» What is being asked
Every line from the one with "nose: (221, 147)" up to and including the one with "left shoulder: (110, 132)" is to be output exactly as it appears below; pictures are not.

-------- Supplied information --------

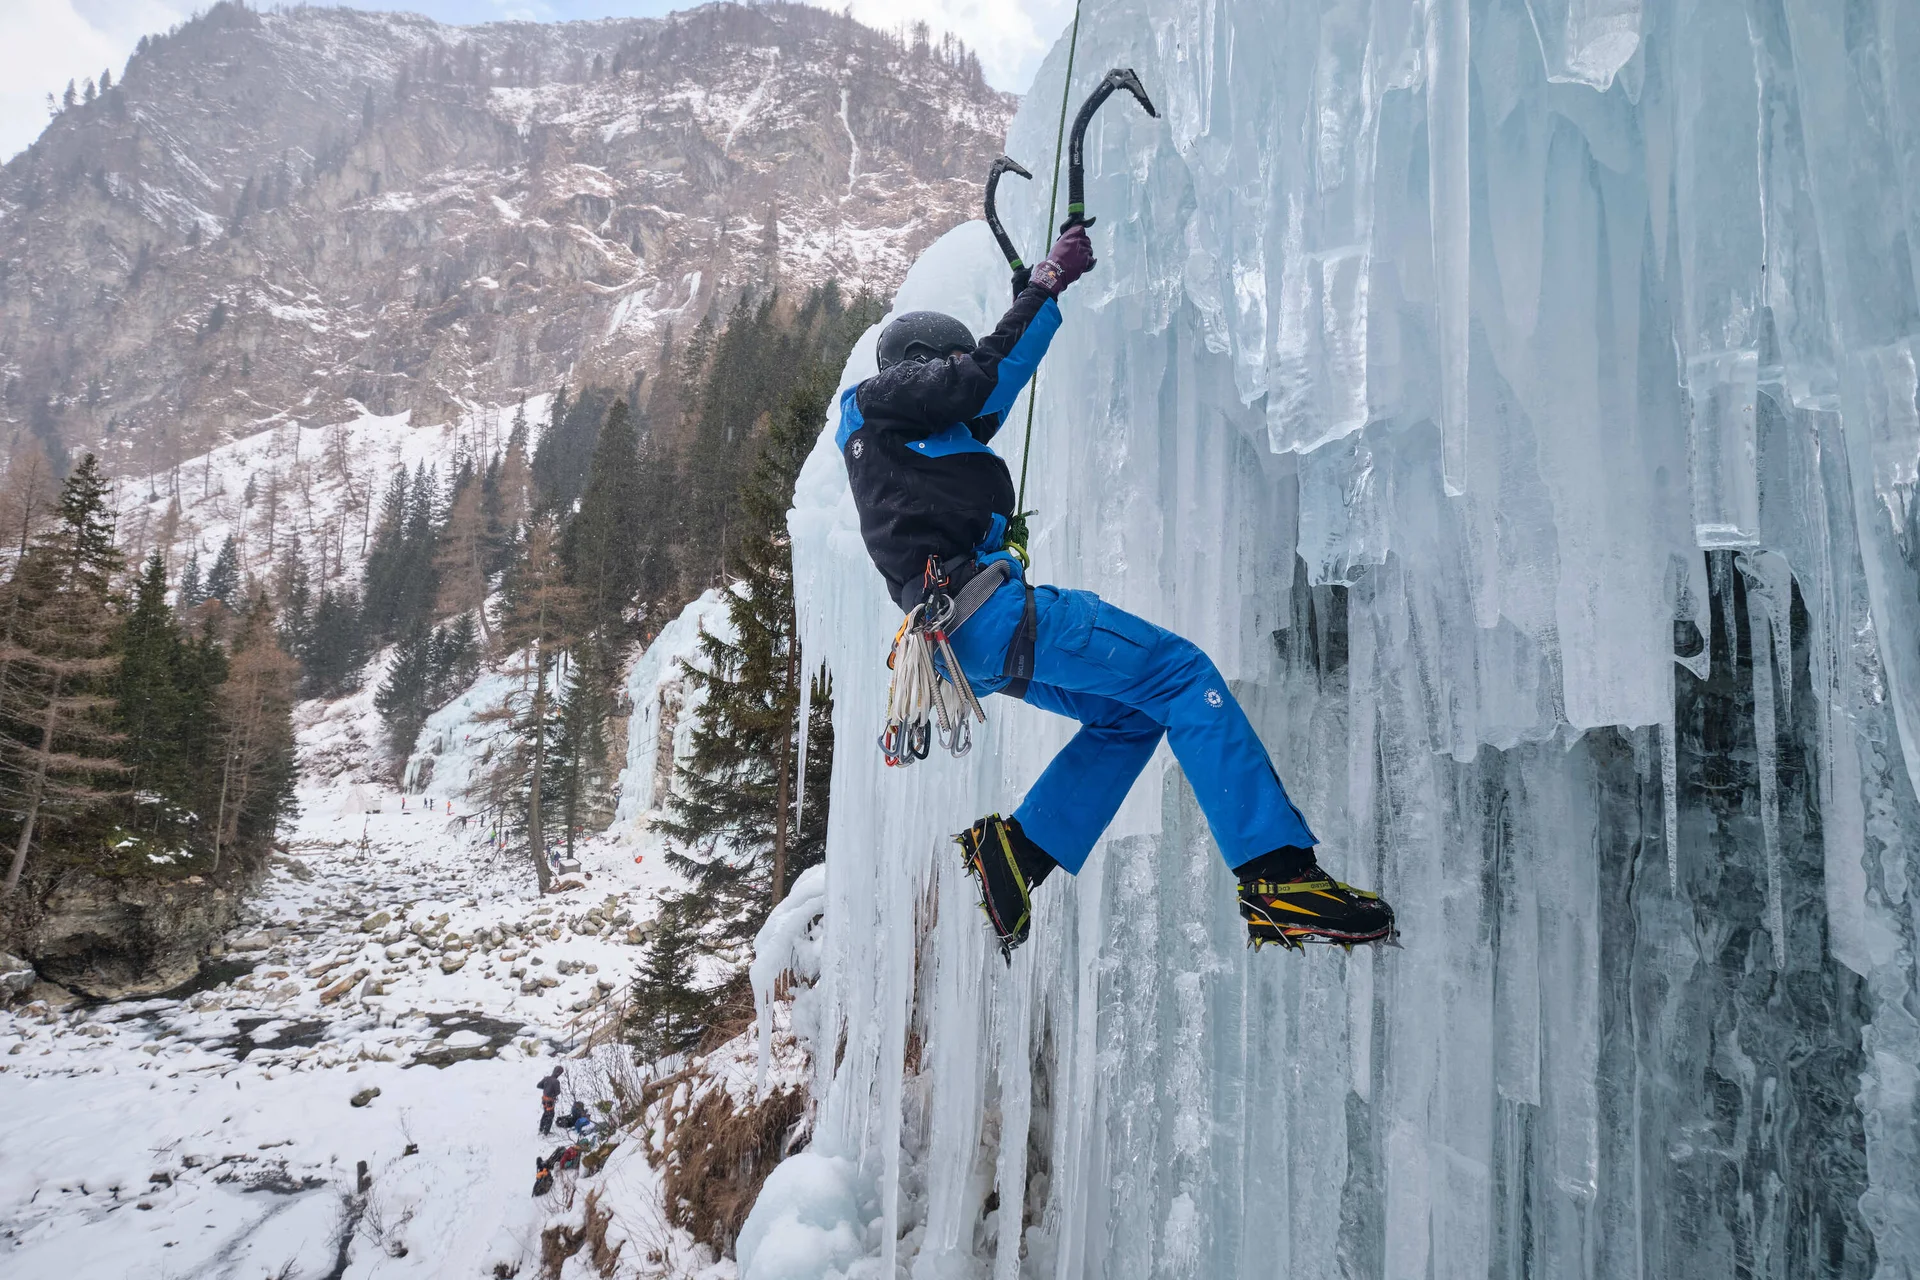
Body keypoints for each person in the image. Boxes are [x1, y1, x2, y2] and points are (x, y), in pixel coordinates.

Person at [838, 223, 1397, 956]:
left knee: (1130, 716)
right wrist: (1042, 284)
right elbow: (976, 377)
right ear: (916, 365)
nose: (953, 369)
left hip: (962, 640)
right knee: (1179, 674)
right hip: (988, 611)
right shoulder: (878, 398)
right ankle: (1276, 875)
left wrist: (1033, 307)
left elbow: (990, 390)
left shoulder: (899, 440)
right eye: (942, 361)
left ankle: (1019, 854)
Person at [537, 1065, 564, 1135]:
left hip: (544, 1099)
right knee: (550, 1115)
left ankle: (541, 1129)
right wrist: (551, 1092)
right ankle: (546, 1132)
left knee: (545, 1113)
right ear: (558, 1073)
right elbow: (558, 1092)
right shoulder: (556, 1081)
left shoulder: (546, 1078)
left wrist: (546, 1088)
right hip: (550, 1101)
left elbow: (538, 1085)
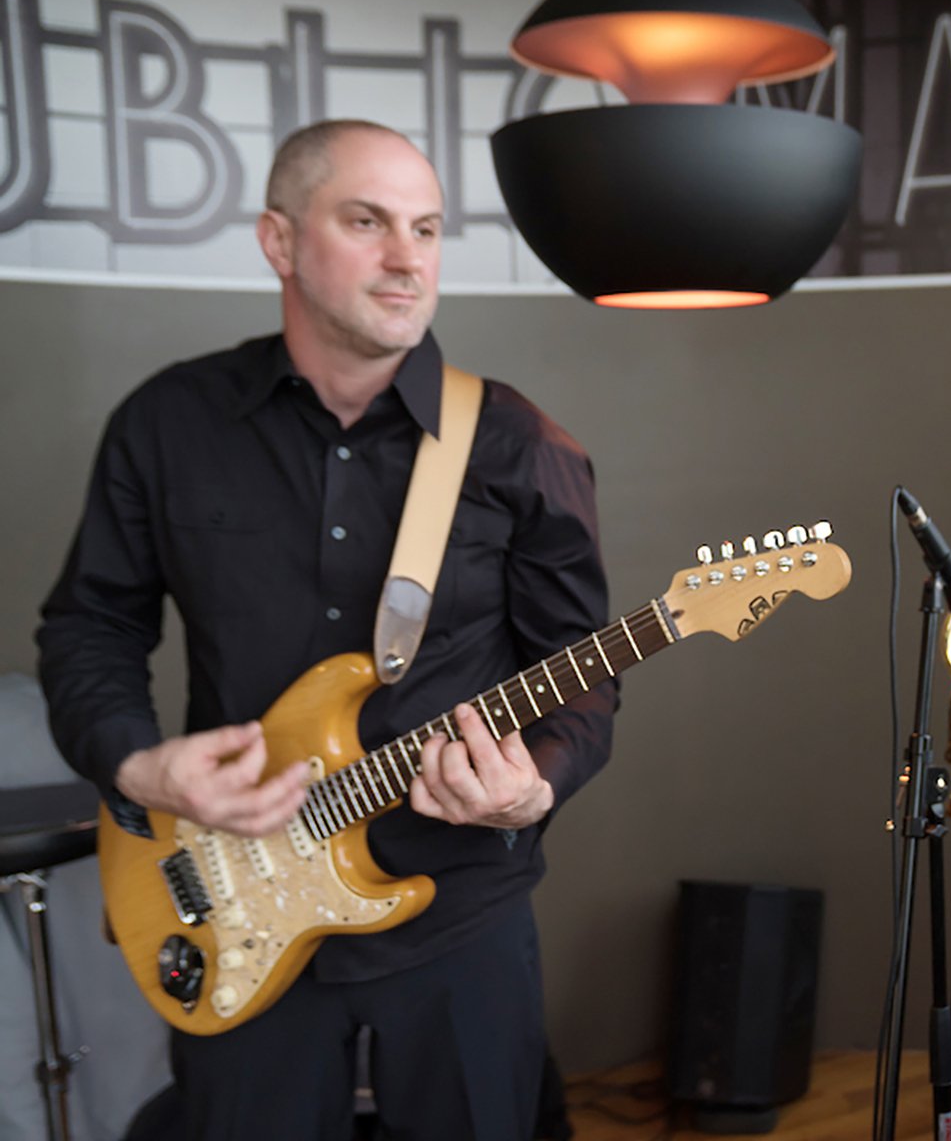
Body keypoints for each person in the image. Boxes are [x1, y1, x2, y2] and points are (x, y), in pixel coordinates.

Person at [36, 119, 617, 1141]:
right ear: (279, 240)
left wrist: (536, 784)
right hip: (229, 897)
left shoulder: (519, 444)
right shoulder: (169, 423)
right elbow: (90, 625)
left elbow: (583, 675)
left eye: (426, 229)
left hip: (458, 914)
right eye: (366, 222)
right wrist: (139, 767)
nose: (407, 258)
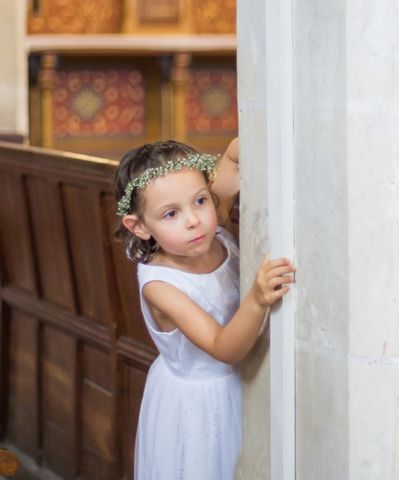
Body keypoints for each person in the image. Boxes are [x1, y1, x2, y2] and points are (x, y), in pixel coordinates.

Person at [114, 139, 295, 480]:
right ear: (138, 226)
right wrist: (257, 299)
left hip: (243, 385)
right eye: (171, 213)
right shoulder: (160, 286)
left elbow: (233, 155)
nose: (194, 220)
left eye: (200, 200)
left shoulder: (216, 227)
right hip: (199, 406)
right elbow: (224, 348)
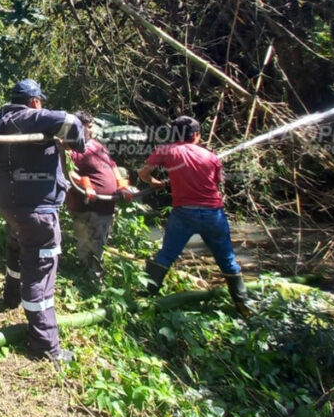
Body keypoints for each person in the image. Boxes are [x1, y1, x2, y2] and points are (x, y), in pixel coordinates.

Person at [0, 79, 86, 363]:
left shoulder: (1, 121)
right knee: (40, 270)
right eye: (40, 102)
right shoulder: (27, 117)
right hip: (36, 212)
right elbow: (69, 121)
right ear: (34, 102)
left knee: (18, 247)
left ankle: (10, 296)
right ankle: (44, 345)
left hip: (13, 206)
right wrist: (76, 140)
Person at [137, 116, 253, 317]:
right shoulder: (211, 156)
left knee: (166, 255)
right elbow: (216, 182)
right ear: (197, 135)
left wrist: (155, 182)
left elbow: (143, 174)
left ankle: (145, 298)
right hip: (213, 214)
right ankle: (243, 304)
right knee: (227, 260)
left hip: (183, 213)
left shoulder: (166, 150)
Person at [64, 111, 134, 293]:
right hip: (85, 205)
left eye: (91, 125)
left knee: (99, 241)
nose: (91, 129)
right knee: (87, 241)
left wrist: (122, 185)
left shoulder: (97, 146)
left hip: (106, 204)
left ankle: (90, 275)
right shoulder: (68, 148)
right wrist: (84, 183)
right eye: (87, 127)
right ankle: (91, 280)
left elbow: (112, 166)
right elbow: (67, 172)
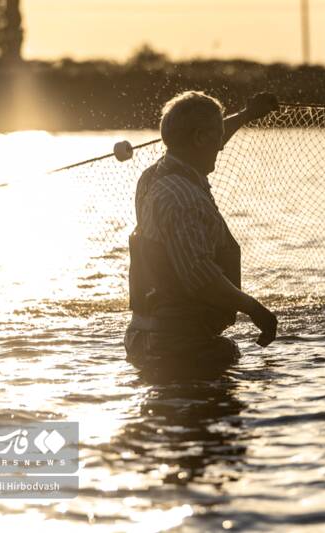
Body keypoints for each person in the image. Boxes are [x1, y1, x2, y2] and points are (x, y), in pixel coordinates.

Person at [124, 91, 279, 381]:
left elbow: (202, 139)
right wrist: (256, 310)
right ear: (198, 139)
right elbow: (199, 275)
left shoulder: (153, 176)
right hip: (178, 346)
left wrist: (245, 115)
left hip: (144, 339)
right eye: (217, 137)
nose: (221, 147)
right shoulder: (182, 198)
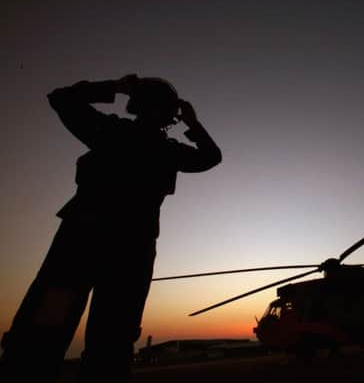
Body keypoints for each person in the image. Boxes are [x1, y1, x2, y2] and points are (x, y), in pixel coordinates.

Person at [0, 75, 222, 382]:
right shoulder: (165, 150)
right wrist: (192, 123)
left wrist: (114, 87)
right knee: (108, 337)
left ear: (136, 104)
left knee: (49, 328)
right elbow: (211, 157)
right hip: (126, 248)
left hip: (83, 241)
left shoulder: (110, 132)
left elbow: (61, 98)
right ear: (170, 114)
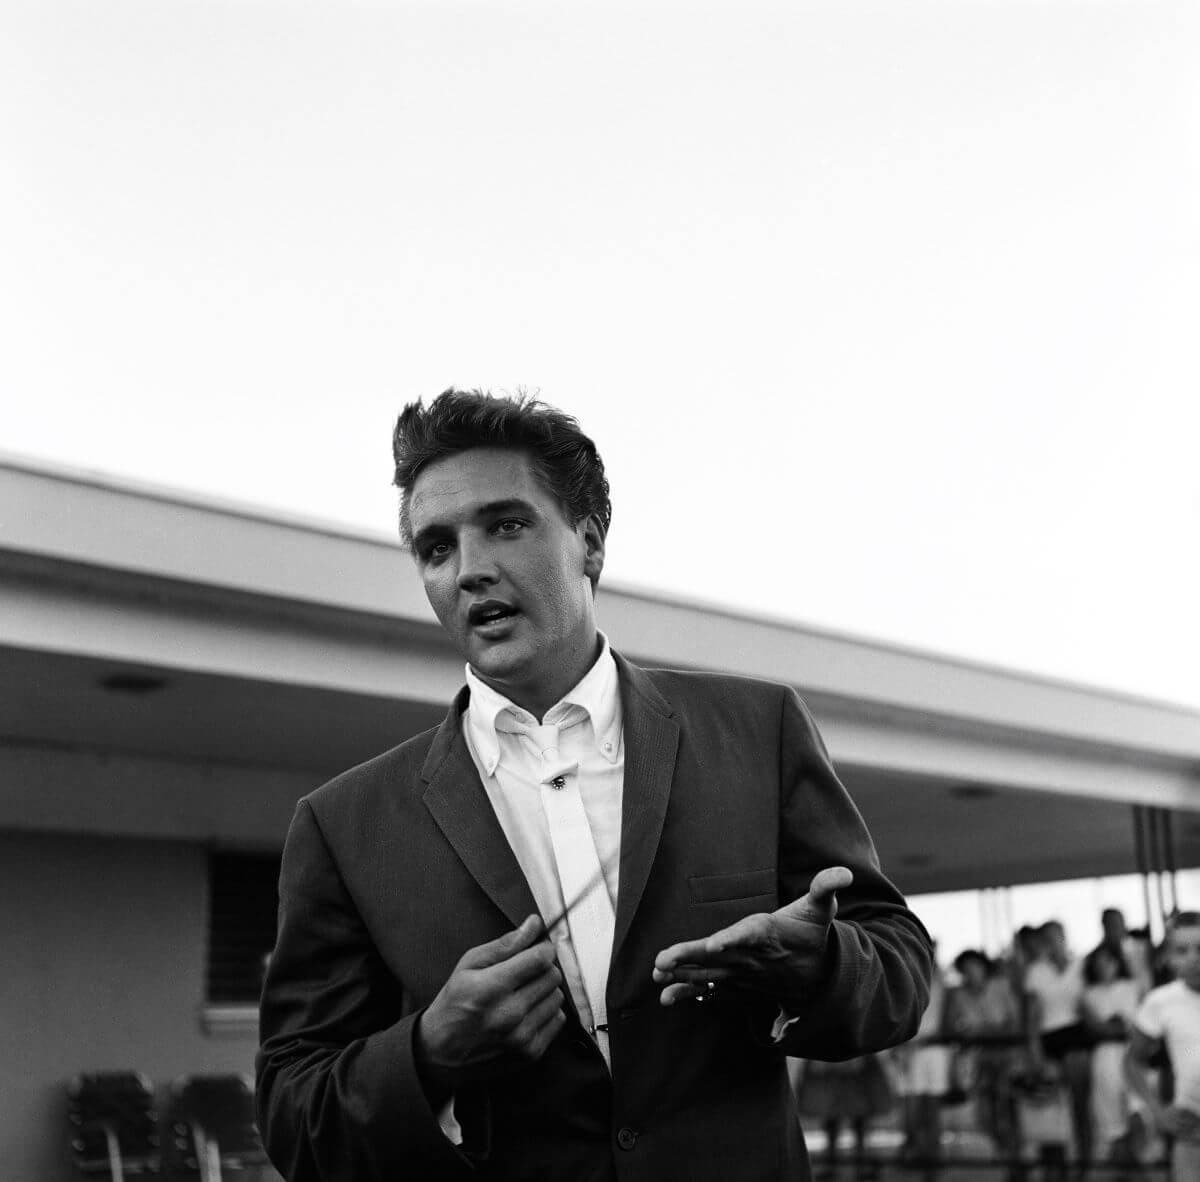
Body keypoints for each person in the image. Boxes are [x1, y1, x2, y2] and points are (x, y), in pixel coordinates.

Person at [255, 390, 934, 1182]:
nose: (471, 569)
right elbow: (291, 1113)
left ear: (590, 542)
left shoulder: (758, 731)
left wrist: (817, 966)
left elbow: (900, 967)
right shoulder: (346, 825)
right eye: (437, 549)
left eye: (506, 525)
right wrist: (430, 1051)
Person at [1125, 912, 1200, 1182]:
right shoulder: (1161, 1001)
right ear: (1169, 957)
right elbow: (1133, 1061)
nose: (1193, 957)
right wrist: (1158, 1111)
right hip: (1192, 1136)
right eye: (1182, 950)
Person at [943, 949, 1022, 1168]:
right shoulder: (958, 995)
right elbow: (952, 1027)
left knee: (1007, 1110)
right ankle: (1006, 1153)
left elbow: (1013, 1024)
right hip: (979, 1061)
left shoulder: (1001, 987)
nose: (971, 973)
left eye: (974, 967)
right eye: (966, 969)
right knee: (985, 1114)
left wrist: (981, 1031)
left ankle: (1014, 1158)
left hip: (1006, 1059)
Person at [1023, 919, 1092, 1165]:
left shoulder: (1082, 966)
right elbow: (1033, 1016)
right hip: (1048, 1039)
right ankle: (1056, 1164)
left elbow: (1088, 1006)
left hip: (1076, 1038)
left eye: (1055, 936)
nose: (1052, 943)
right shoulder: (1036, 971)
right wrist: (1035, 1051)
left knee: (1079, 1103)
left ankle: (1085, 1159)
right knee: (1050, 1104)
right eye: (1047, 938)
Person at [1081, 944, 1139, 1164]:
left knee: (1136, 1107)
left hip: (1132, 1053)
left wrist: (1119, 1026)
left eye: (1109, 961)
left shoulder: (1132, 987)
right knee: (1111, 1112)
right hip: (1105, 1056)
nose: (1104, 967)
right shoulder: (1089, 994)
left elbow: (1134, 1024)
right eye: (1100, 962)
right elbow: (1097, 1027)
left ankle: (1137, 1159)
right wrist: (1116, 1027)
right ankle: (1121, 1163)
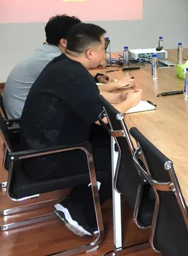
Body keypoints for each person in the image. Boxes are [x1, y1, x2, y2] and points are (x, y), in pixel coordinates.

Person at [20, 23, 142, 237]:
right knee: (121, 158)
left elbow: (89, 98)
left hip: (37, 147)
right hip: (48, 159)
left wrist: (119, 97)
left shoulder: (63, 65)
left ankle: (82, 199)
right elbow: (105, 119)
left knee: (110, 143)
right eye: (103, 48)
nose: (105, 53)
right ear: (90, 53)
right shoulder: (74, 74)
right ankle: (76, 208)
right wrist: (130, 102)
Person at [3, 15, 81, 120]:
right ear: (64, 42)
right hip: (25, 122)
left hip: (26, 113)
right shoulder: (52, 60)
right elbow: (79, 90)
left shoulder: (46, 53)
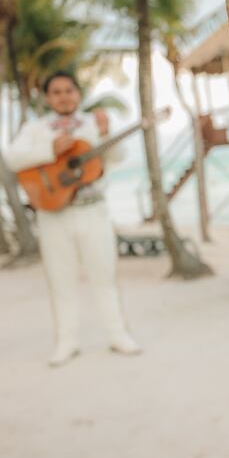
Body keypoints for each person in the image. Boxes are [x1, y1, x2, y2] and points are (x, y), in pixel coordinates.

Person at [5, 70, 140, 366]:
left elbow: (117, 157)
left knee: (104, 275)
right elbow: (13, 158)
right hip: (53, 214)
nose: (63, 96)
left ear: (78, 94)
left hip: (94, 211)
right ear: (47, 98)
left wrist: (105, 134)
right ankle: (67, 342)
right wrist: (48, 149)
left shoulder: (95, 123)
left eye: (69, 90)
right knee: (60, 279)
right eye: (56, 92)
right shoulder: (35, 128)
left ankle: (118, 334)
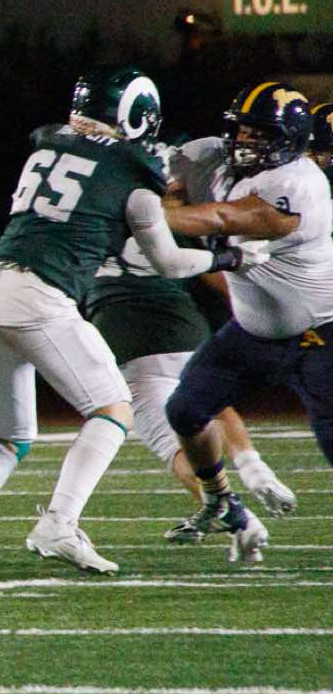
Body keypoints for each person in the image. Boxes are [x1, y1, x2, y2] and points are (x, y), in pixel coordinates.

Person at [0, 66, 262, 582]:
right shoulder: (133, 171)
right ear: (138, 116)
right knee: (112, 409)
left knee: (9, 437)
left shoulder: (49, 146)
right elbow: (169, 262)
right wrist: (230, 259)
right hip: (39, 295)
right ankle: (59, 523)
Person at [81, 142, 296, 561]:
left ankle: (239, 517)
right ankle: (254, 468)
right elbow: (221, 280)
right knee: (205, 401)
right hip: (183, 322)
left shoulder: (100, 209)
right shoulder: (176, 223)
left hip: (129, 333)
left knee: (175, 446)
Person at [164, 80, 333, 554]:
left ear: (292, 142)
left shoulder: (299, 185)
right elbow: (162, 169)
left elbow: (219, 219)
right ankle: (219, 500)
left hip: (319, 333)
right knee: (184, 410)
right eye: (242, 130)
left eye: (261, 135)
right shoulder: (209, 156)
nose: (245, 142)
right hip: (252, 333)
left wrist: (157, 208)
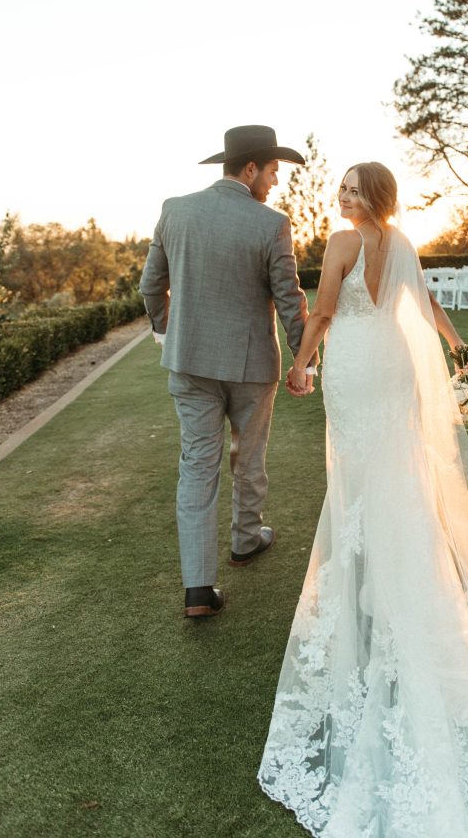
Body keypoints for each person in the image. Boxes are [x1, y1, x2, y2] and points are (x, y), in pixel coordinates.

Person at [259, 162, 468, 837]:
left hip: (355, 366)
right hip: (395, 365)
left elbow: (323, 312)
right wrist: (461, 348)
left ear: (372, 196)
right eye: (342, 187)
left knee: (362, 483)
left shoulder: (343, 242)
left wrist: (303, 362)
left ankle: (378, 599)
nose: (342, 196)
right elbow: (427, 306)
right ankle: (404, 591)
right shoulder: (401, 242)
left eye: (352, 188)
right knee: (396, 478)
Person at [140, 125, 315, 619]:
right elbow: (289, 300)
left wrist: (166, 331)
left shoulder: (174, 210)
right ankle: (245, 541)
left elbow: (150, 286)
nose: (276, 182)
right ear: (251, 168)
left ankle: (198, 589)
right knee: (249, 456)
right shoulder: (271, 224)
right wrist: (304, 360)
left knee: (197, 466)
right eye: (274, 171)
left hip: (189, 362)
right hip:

--------

» Expected output
nose: (221, 147)
right shoulder: (182, 198)
Body keypoints for each person in the image. Boxes are [x1, y1, x2, y2] and points are (x, y), in pixel coordinates.

Person at [0, 75, 222, 382]:
right shoulder: (165, 150)
right wrist: (192, 123)
left wrist: (114, 87)
right knee: (108, 337)
left ear: (136, 104)
left knee: (49, 328)
right elbow: (211, 157)
right hip: (126, 248)
left hip: (83, 241)
left shoulder: (110, 132)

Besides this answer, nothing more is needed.